Segment Open

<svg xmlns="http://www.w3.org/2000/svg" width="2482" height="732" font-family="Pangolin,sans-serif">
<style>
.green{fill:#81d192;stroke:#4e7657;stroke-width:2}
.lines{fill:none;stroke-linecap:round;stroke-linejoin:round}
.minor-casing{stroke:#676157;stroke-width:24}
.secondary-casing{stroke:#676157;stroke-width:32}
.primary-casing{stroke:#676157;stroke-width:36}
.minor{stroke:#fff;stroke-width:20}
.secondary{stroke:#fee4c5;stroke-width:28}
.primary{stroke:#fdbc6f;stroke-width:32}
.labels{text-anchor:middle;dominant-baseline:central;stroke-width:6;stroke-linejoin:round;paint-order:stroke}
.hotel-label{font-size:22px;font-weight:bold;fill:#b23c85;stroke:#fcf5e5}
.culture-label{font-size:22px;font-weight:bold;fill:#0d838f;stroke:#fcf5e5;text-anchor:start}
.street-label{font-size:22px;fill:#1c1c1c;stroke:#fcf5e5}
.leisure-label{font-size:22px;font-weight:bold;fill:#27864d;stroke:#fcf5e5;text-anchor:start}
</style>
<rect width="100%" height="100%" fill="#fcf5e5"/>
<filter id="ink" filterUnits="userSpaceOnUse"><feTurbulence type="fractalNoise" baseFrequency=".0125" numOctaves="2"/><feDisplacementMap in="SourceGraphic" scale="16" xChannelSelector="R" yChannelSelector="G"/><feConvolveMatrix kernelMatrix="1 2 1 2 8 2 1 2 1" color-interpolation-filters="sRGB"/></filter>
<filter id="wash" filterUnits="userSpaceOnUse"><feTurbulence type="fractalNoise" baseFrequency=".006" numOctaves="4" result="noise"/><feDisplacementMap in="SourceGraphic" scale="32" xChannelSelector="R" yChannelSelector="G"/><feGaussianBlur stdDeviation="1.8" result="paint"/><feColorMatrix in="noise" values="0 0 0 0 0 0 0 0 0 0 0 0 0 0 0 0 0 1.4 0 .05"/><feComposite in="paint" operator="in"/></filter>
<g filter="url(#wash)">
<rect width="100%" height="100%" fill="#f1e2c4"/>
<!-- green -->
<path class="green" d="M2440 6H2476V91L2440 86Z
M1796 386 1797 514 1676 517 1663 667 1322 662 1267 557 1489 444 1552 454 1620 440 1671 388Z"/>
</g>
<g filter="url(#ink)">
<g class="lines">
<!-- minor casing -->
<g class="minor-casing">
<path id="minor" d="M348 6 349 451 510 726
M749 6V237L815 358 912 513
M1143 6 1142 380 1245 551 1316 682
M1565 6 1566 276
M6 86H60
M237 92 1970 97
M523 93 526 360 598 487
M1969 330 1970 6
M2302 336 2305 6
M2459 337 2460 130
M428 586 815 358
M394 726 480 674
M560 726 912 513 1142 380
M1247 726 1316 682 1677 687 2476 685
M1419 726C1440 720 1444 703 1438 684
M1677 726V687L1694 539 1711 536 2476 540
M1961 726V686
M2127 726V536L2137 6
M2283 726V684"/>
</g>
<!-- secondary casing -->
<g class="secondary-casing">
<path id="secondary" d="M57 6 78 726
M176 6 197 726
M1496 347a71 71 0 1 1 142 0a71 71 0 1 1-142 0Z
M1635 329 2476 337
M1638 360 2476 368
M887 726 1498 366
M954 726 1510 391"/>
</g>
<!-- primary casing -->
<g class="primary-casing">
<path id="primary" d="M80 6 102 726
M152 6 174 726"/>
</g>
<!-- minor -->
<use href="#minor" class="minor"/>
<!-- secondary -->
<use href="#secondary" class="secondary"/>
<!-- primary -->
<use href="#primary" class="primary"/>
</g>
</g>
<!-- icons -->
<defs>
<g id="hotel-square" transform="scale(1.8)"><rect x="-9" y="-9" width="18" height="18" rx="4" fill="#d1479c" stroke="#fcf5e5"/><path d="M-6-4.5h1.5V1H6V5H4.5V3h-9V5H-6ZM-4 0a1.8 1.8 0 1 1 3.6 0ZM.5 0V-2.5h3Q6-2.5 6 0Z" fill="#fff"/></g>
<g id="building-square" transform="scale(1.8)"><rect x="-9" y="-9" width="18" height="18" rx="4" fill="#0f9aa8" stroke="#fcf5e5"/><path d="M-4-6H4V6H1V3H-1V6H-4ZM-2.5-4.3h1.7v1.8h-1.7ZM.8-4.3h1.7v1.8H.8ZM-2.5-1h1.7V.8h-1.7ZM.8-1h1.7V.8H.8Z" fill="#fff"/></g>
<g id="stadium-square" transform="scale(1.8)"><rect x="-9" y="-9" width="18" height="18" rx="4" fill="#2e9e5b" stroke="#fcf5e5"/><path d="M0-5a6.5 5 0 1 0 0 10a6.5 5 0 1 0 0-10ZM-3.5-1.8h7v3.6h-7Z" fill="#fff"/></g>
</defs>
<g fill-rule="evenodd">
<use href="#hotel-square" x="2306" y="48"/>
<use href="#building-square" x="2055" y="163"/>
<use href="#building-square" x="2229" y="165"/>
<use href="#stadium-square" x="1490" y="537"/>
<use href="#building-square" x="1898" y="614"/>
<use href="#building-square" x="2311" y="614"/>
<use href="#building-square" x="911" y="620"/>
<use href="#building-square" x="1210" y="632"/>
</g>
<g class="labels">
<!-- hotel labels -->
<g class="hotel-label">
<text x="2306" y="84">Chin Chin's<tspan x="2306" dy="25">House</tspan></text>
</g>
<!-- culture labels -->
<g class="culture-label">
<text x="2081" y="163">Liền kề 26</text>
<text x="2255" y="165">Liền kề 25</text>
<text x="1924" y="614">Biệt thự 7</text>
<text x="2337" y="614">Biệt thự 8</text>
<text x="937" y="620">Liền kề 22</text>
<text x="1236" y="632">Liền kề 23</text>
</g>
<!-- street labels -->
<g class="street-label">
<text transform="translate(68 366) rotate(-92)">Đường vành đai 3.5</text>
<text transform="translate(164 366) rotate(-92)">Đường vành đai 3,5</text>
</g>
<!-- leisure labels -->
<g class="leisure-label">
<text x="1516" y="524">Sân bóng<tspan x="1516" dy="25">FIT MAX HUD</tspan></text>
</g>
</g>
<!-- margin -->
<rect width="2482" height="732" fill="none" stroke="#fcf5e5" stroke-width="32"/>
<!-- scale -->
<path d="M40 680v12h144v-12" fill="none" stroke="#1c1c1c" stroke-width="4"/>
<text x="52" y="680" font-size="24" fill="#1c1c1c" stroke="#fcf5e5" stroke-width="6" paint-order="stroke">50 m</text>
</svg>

Segment Closed

Find the word "wash" in the records, and report each line that has it.

Answer box =>
<filter id="wash" filterUnits="userSpaceOnUse"><feTurbulence type="fractalNoise" baseFrequency=".006" numOctaves="4" result="noise"/><feDisplacementMap in="SourceGraphic" scale="32" xChannelSelector="R" yChannelSelector="G"/><feGaussianBlur stdDeviation="1.8" result="paint"/><feColorMatrix in="noise" values="0 0 0 0 0 0 0 0 0 0 0 0 0 0 0 0 0 1.4 0 .05"/><feComposite in="paint" operator="in"/></filter>
<g filter="url(#wash)">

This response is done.